Earns per share can be calculated by subtracting net profit from preferred dividends and dividing it by the weighted average common sales. To find out the number of outstanding shares, you need to have a look at the company’s balance sheet. Shares outstanding is all of the shares held by shareholders plus shares owned by investors, this includes the likes of company employees and partners. The end of a balance sheet usually includes shareholders’ equity. Line items such as preferred stock, common stock and even treasury stock include shares outstanding. Add the shares outstanding for both preferred stock and common stock, if treasury stock is included subtract it from the total, the end result is the figure of shares outstanding.
i.e : Preferred stock + Common stock = Shares outstanding
Or if applicable:
Preferred Stock + Common Stock – Treasury Stock = Shares Outstanding
Unfortunately figuring out the number of shares outstanding isn’t always that simple as the figure can be skewed by the likes of stock splitting or more shares being issued. When this happens you need to calculate the weighted average of shares outstanding for more accurate results. To work this out you need to multiply the number of outstanding shares by the time of the reporting period the shares were active in. The time period is summarized as six months represented as 0.5, three months as 0.25 and so on and so forth. After this, the different sums are added to achieve the weighted average number. For example, 1,000 shares outstanding multiplied by the first six months of the year (0.5) equals 1,000. 500 shares outstanding times the second half of the year equals 250, which means the weighted average is 750.
I.e 1000 x 0.5 = 500
500 x 0.5 = 250
1,000 + 250 = 750 weighted average.
There are two main formulas that can be used to calculate EPS.

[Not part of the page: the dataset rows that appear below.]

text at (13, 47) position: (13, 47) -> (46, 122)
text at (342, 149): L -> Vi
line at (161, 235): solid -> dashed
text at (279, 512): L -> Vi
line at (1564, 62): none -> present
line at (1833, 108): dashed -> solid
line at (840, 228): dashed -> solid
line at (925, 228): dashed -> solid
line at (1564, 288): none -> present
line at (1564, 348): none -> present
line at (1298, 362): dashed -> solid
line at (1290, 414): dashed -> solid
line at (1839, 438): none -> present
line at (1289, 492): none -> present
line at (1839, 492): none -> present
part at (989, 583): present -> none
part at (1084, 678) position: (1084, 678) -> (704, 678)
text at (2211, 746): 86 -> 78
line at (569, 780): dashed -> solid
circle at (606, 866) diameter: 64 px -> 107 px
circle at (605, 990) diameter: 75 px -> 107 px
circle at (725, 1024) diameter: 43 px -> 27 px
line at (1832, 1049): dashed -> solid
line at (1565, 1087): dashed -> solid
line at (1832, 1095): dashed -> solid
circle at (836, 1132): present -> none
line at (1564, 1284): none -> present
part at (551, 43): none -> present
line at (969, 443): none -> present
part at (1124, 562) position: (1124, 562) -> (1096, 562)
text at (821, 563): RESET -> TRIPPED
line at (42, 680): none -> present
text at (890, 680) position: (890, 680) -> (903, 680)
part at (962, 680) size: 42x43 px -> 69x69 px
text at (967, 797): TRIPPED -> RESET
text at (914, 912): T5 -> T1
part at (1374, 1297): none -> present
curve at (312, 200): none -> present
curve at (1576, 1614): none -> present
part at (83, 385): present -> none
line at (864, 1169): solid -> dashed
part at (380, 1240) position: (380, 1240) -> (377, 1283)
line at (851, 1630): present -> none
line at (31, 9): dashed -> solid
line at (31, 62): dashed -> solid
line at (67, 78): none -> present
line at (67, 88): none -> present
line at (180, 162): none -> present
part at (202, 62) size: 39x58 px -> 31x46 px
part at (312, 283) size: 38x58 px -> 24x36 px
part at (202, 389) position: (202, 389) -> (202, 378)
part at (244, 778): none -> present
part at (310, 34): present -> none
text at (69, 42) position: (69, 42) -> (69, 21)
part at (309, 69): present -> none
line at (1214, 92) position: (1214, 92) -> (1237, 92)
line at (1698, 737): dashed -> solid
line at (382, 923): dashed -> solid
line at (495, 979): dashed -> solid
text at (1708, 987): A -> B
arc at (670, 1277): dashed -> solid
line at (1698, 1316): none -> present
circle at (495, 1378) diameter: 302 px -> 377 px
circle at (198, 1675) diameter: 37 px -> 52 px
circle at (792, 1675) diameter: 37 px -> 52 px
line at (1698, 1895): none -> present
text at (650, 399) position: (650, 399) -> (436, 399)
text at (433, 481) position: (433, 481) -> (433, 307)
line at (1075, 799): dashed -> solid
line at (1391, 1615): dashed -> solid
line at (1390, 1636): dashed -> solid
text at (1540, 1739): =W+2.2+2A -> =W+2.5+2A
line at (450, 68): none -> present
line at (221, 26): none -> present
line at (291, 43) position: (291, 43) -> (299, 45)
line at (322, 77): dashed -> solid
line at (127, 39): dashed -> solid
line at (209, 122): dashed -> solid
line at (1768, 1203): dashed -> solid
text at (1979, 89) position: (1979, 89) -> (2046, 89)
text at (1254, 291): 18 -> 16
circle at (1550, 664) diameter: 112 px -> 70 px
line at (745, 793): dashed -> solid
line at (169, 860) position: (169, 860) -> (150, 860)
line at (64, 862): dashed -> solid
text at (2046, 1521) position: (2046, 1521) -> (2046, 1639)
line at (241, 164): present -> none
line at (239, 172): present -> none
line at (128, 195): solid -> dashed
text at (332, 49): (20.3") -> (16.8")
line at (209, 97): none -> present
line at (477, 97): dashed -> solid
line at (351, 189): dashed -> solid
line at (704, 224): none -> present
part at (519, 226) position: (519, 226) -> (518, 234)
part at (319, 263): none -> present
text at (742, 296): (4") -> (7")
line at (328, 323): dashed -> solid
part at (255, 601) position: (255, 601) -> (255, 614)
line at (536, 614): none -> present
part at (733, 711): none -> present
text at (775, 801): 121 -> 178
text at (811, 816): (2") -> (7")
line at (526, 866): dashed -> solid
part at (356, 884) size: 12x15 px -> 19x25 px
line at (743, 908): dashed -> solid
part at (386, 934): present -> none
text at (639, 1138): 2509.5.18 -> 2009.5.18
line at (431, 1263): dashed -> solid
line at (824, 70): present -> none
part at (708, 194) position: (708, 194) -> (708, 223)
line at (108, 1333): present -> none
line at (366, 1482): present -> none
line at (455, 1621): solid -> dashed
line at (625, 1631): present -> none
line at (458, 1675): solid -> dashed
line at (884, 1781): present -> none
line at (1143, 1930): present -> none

- Net Income ÷ Total Number of Shares Outstanding = Earnings Per Share
- Net Income ÷ Weighted Average of Shares Outstanding = Earnings Per Share
Many day traders prefer the second EPS formula due to its accuracy, as the weighted average takes fluctuations in outstanding shares into account.
There are more factors to consider when working out EPS. Sometimes one company may have the same EPS as another, but that doesn’t mean that both companies are earning the same amount of money. This why capital is important to take into account as they might not have the same equity. The one with better margins to generate profits is the one worth investing in.
Another thing to take into consideration is basic vs diluted EPS. The formulas above calculate basic EPS, which doesn’t take into account the likes of stock options, warrants and more that can dilute the EPS. Instances of these examples can reduce the amount of outstanding shares. The term EPS usually refers to basic EPS but diluted EPS provides more accurate results. If a company has a total income of $20 million during the financial year with a weighted average of 40 million shares, the net income must be divided by the amount of shares.
I.e: 20 ÷ 40 = 0.5.
0.5 equals $0.50.
There’s still more to EPS than the basic and diluted EPS. Smart investors look at a companies EPS over time to determine whether or not they want to buy shares.
The trailing EPs is the EPS from a previous time period, traders more often than not look at the most recent year that’s passed. This type of EPS is calculated by with the real figures from the time period which gives traders a strong idea of the companies performance in the past, and by extension, they can estimate how they will do in the future.
Current EPS is a projection for the current fiscal year. The current EPS is calculated with the data gathered from the year so far, and the predictions. While Current EPS gives traders a good estimate of how the year will unfold, they need to keep in mind that nothing is set in stone and the company may not perform as predicted.
Forward EPS is further into the future than Current EPS, Current EPS is the estimated earnings for the future.
These three types of EPS should be taken into account when deciding whether or not to invest.
The bottom line
It may take a little extra work to establish the true EPS but it’s a worthwhile move for serious investors. Remember to look at EPS from all angles using the formulas given above to make smart investment choices.